Tuesday, 20 September 2011

Qatar taking a risky path with its foreign investment plans - The Globe and Mail

Qatar risks a foreign investment pile-up. The tiny gas-rich state might have up to $100-billion (U.S.) to snap up overseas assets, based on guesses at the size of the country’s main sovereign wealth fund. Qatar’s mooted interest in a 7.5-per-cent stake in European aerospace and defence company EADS would only cost it less than $2-billion at current market prices. But it’s unclear if the country’s overseas spending is as focused as its domestic ambitions. And its taste for large high-profile assets could be dangerous.

The soon-to-be richest country in the world – on a GDP per capita basis – is able to splash its cash overseas, given the stability of its domestic politics. The Qatar Investment Authority holds an estimated $60- to $100-billion in assets. On top of that, the country reckons its foreign reserves for the year will total around $20-billion. But that pales in size in absolute terms against the sovereign funds of Abu Dhabi and China, which are each several times bigger.

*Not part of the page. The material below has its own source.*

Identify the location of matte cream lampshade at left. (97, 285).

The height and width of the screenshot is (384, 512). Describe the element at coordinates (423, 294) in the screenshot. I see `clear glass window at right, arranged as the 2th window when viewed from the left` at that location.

Assuming estimates of the QIA’s size are about right, at least 20 per cent of Qatar’s assets are spread across a handful of purchases made over the last two years alone. Qatar has spent more than $20-billion on stakes in German car makers Porsche and Volkswagen – which have just run into trouble – Agricultural Bank of China, Santander Brasil, Spain’s Iberdrola and construction firm Hochtief. It has also thrown a lifeline to some Greek banks and snapped up Britain’s luxury department store Harrods, not to mention two European football teams.